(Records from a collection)
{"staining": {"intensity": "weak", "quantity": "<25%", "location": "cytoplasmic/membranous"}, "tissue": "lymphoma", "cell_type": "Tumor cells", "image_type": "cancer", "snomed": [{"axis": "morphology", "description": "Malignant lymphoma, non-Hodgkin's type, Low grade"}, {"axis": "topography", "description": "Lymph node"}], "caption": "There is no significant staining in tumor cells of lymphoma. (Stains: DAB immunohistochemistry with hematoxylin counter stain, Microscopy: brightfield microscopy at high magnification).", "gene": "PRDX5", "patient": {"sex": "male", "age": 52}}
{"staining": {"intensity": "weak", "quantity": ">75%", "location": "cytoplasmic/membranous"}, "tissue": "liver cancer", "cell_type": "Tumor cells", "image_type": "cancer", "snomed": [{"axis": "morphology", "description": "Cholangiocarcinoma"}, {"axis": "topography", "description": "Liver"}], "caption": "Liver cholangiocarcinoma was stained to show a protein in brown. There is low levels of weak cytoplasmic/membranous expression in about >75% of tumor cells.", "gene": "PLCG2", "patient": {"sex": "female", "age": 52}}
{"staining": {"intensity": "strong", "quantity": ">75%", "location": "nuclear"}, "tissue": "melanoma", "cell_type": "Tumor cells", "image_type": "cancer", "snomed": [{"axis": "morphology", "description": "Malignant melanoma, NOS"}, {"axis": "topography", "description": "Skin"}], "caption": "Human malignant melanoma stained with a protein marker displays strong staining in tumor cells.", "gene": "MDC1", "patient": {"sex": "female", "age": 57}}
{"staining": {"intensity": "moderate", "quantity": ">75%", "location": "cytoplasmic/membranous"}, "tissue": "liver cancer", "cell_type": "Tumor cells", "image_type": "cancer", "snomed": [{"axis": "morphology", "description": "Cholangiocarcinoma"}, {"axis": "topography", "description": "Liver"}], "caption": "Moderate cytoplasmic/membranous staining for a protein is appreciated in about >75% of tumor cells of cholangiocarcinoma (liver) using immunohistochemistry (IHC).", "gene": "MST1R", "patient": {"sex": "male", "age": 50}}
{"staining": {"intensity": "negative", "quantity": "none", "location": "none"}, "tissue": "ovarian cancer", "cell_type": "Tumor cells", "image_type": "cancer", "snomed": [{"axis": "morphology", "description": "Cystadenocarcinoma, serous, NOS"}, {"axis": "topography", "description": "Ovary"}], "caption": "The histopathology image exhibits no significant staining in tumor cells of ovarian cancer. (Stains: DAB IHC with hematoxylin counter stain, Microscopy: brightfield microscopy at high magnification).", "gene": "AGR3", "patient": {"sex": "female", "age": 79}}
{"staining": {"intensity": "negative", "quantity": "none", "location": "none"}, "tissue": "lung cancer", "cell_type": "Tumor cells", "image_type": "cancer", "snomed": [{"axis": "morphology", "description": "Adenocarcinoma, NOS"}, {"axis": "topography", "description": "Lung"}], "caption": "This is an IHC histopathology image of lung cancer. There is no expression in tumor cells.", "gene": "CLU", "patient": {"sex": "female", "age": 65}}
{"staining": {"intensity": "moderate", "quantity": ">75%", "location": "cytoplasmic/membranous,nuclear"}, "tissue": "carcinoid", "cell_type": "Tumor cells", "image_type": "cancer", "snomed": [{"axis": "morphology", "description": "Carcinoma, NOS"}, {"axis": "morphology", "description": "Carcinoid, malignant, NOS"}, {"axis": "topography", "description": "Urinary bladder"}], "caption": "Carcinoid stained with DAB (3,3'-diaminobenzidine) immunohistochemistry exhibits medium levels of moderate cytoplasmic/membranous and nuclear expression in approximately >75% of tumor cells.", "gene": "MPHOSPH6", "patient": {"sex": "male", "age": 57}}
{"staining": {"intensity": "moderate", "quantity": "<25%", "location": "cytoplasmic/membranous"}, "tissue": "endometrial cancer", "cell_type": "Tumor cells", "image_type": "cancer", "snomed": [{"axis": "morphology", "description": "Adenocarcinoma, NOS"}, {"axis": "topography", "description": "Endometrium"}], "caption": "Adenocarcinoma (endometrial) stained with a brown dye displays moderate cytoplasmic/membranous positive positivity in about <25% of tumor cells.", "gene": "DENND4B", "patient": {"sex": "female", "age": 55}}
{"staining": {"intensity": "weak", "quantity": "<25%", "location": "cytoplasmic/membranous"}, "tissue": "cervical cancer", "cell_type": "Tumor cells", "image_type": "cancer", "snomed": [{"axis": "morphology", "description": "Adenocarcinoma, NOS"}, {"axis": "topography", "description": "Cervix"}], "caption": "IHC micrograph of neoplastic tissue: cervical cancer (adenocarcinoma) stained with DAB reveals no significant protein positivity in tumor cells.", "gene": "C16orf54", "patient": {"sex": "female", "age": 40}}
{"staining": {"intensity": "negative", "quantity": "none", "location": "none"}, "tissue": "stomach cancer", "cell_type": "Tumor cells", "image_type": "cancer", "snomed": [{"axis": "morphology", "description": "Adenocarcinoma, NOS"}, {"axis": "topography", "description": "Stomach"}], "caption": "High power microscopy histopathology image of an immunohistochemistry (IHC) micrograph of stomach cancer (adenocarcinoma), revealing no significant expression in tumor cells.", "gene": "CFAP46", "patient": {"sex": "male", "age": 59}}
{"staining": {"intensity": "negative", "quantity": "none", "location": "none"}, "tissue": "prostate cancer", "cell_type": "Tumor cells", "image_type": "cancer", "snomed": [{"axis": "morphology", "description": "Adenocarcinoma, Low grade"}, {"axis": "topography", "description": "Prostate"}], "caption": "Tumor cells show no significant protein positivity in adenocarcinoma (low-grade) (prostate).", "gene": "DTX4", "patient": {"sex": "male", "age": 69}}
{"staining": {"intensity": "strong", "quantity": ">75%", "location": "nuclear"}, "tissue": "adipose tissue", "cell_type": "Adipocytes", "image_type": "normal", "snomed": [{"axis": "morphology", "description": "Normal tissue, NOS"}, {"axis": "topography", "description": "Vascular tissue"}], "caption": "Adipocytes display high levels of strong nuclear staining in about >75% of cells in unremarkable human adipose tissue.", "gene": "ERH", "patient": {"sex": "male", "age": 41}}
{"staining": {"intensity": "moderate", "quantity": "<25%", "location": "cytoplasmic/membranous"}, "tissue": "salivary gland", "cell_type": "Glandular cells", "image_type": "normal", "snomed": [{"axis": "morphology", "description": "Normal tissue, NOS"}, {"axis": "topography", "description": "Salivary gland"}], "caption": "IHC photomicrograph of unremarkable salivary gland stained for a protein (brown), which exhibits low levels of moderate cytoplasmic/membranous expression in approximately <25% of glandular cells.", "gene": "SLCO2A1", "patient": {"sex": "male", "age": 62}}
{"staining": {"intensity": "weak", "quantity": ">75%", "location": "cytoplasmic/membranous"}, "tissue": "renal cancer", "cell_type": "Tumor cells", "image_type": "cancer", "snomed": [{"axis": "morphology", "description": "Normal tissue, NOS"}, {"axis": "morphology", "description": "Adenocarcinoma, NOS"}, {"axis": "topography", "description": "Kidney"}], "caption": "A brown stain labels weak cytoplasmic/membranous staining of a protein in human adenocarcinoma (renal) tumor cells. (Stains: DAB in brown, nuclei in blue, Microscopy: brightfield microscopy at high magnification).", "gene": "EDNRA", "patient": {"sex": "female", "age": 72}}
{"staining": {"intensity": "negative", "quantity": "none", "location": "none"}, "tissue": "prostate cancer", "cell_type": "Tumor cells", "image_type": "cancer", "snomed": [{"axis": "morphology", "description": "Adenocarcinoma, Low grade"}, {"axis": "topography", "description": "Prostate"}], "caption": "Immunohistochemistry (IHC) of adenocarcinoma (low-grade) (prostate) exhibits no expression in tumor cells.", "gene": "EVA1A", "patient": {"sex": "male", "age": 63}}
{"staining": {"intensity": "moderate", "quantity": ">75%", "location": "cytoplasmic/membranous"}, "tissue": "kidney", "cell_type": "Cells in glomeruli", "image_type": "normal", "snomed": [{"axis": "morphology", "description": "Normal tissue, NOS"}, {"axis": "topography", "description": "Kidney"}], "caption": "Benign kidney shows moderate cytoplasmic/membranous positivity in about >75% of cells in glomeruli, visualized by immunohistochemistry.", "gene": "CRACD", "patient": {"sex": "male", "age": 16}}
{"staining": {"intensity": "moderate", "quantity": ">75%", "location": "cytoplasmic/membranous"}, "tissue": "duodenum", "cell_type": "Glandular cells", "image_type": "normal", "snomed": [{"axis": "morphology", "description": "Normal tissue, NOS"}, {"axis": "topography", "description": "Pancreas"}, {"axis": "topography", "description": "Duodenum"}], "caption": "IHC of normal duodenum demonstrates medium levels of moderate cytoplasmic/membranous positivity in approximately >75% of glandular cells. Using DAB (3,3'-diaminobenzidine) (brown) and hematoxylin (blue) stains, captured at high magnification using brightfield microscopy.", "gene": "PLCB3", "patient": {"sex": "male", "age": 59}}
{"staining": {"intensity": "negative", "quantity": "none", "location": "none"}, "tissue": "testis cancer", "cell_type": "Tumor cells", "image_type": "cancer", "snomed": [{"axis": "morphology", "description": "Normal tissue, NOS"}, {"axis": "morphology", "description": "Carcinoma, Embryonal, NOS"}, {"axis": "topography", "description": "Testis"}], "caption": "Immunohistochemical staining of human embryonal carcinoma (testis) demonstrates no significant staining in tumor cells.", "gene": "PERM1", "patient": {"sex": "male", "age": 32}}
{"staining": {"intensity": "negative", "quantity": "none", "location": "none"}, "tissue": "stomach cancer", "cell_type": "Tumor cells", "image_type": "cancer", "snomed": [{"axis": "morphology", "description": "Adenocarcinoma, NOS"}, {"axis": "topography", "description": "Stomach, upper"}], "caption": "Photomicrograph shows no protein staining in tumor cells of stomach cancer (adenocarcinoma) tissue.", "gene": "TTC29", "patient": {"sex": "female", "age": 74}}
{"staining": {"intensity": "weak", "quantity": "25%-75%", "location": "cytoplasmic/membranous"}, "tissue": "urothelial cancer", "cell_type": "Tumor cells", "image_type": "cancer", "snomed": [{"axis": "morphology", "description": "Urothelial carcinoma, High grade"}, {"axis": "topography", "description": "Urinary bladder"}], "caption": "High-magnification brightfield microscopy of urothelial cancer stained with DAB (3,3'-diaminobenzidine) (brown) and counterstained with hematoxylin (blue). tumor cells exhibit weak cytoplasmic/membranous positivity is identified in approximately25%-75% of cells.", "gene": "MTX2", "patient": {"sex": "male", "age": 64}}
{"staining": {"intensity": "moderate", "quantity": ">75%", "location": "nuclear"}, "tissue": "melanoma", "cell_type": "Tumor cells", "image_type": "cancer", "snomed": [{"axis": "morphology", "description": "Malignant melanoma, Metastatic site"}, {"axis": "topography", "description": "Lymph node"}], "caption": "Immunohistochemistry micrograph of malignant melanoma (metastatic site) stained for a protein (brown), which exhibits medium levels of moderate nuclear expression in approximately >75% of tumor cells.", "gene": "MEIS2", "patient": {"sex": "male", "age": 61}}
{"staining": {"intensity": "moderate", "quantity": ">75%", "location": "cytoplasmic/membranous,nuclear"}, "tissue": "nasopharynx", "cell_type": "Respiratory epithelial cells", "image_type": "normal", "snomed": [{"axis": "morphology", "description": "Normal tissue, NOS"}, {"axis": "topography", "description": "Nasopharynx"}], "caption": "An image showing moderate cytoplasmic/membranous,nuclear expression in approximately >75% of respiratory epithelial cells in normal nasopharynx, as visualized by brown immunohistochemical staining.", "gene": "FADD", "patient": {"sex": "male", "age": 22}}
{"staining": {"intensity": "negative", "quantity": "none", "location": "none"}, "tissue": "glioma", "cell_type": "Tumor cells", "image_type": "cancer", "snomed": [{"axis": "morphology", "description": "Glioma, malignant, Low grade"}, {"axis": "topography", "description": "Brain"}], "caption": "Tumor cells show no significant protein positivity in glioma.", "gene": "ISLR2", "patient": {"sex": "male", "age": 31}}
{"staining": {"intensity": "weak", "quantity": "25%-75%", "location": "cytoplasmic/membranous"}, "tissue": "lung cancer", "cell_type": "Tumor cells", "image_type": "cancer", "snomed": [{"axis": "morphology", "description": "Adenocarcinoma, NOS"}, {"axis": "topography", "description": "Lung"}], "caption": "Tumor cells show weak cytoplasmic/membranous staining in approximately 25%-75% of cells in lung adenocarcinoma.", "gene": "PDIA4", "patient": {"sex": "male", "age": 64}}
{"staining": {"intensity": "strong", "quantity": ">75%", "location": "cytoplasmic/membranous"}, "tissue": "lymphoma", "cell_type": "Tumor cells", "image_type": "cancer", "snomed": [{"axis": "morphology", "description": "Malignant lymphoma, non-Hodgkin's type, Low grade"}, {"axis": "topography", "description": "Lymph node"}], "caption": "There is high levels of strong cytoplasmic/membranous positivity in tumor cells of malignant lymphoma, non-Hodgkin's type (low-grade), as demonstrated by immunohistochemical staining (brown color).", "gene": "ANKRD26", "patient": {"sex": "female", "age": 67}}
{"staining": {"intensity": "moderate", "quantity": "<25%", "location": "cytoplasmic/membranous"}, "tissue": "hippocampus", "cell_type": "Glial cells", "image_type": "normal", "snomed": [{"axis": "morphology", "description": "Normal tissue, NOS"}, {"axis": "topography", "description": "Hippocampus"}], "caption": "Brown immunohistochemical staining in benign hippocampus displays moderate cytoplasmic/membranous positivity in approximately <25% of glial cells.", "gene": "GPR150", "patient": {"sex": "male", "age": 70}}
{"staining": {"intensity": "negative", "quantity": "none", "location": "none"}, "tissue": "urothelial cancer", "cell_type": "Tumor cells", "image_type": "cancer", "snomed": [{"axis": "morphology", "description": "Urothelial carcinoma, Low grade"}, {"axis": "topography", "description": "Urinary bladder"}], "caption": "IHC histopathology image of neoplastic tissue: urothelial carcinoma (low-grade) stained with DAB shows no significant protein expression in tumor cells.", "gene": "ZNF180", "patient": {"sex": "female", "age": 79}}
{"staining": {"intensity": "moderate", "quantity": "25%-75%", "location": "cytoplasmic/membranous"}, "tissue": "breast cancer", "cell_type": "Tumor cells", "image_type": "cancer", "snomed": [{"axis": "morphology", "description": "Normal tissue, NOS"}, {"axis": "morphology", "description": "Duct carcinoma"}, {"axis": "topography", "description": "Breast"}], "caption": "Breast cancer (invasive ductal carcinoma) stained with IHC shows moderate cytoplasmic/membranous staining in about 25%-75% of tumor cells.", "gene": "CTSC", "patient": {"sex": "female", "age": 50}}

**Problem:**
When the line containing "cytoplasmic/membranous staining for" is reached, include it and stop. Until then, output each line of the entries exactly as given, starting from the first.

**Completed exercise:**
{"staining": {"intensity": "weak", "quantity": "<25%", "location": "cytoplasmic/membranous"}, "tissue": "lymphoma", "cell_type": "Tumor cells", "image_type": "cancer", "snomed": [{"axis": "morphology", "description": "Malignant lymphoma, non-Hodgkin's type, Low grade"}, {"axis": "topography", "description": "Lymph node"}], "caption": "There is no significant staining in tumor cells of lymphoma. (Stains: DAB immunohistochemistry with hematoxylin counter stain, Microscopy: brightfield microscopy at high magnification).", "gene": "PRDX5", "patient": {"sex": "male", "age": 52}}
{"staining": {"intensity": "weak", "quantity": ">75%", "location": "cytoplasmic/membranous"}, "tissue": "liver cancer", "cell_type": "Tumor cells", "image_type": "cancer", "snomed": [{"axis": "morphology", "description": "Cholangiocarcinoma"}, {"axis": "topography", "description": "Liver"}], "caption": "Liver cholangiocarcinoma was stained to show a protein in brown. There is low levels of weak cytoplasmic/membranous expression in about >75% of tumor cells.", "gene": "PLCG2", "patient": {"sex": "female", "age": 52}}
{"staining": {"intensity": "strong", "quantity": ">75%", "location": "nuclear"}, "tissue": "melanoma", "cell_type": "Tumor cells", "image_type": "cancer", "snomed": [{"axis": "morphology", "description": "Malignant melanoma, NOS"}, {"axis": "topography", "description": "Skin"}], "caption": "Human malignant melanoma stained with a protein marker displays strong staining in tumor cells.", "gene": "MDC1", "patient": {"sex": "female", "age": 57}}
{"staining": {"intensity": "moderate", "quantity": ">75%", "location": "cytoplasmic/membranous"}, "tissue": "liver cancer", "cell_type": "Tumor cells", "image_type": "cancer", "snomed": [{"axis": "morphology", "description": "Cholangiocarcinoma"}, {"axis": "topography", "description": "Liver"}], "caption": "Moderate cytoplasmic/membranous staining for a protein is appreciated in about >75% of tumor cells of cholangiocarcinoma (liver) using immunohistochemistry (IHC).", "gene": "MST1R", "patient": {"sex": "male", "age": 50}}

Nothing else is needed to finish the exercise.